As Ishmael slowly and with meticulous care put the letters safely on to the bed a step was heard coming along the passage, the step of Nicky, the only step in that house which was both that of a man and vigorous. Archelaus turned his head a little on the pillow, and Ishmael, for the first time showing any emotion, leant towards him. "If you say a word to him—" he began. The steps paused at the door and then went on again. Ishmael stayed bent forward, eyes sidelong. Archelaus began to speak, as though his mind had drifted backwards from the acuteness of the present.

"All these years …" he muttered, "all these years … wandering auver the earth, I've thought on it…. Phoebe, she was a light woman and many was the time I'd held her lil' body to mine, but she was soft as a lil' lamb fresh from its mother, so she was…. The likes of you wants too much from a woman; I was never one of they chaps.

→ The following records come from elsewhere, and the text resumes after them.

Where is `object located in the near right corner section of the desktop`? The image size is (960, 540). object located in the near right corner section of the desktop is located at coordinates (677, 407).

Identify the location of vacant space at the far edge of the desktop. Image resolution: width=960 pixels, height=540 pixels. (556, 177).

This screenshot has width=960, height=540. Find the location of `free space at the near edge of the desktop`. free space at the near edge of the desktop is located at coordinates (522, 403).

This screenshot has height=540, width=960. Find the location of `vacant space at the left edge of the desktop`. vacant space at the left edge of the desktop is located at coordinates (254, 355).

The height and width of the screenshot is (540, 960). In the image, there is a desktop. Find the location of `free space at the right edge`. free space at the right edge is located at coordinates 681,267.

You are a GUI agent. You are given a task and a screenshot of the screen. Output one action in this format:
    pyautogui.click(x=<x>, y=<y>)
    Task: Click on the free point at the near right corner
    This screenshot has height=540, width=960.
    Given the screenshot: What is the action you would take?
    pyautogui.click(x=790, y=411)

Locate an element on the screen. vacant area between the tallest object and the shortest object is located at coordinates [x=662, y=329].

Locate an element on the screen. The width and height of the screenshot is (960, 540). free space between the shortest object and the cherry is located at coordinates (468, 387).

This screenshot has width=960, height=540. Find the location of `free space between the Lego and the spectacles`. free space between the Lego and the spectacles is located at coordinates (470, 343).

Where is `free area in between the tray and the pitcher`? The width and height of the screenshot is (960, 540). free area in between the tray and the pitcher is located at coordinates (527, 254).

If a woman was lil' and soft, said I—"

"Archelaus," said Ishmael, speaking very distinctly and bending over the old man to try and attract his wandering attention, "when you came back from California, had you it in your mind to do this thing?"

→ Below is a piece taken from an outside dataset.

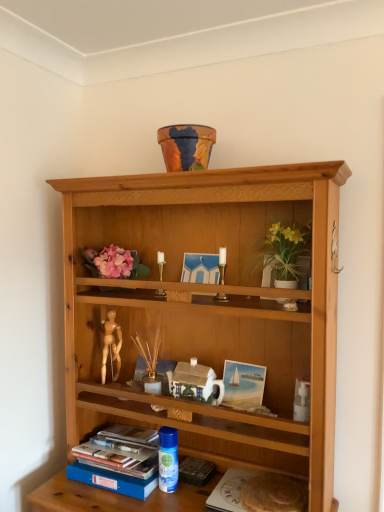
I want to click on empty space that is ontop of blue hardcover book at lower left (from a real-world perspective), so click(127, 440).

He had to repeat the question, and at last Archelaus showed a gleam of knowledge. "When I came back from Californy …" he murmured, "I came back, so I ded…. No, I'd forgot all about her then, sure enough; she was but a soft lil' thing. But he'd got her, him as had taken all of mine, got the wench as had been mine, that I might ha' wanted again, and I was mad as fire. And then I was glad of it, for I saw my way, if so be as I could only get a cheild by her…." He turned a little on his pillows towards Ishmael and became confidential. "That was my fear," he went on, "that I'd go wi' her again and no cheild 'ud come any more than it had afore. But there's often a change in women after a few years, and besides … I'd not wanted to get 'en afore. I knew I'd get 'en that time, and I ded. She was some whisht, she was, weth you and your fine gentleman ways of not sleeping along o' she, when she found the way she was in…." He laughed, a tiny, little old thread-like laugh, as out of the trough of the years there floated up to him Phoebe's predicament and his advice as to how to meet it—a thin little thread of laughter that spanned the years and connected that time of which he spoke with this present moment by the bed of death. The laugh died away and fell again into the abysses from which it had been evoked, and there only hung a silence in the room, but it was a silence thin, brittle as glass.

His lids drooped. Over his fast dimming brain the films of approaching dissolution began to swirl, now thick and fast, now tenuous again, so that he recognised Ishmael and what had happened for a fleeting moment during which the old glee peeped out of his blurred eyes. Then he drifted into sleep with the suddenness of an infant, a sleep quite peaceful, as of one who has accomplished well his task and now may rest. Ishmael sat on by the bed; sometimes he looked at him, even laid his fingers on his pulse to make sure, with as much mechanical care as ever, that he was indeed only sleeping. He sat on where he was, but with his eyes staring out of the window, though they hardly saw the rolling fields that lay, a burnished green, beneath the evening light. Once a step came again to the door, and a voice asked if everything were all right. Ishmael answered "Yes," bidding the questioner go away, and he never knew that it had been Nicky's voice which asked.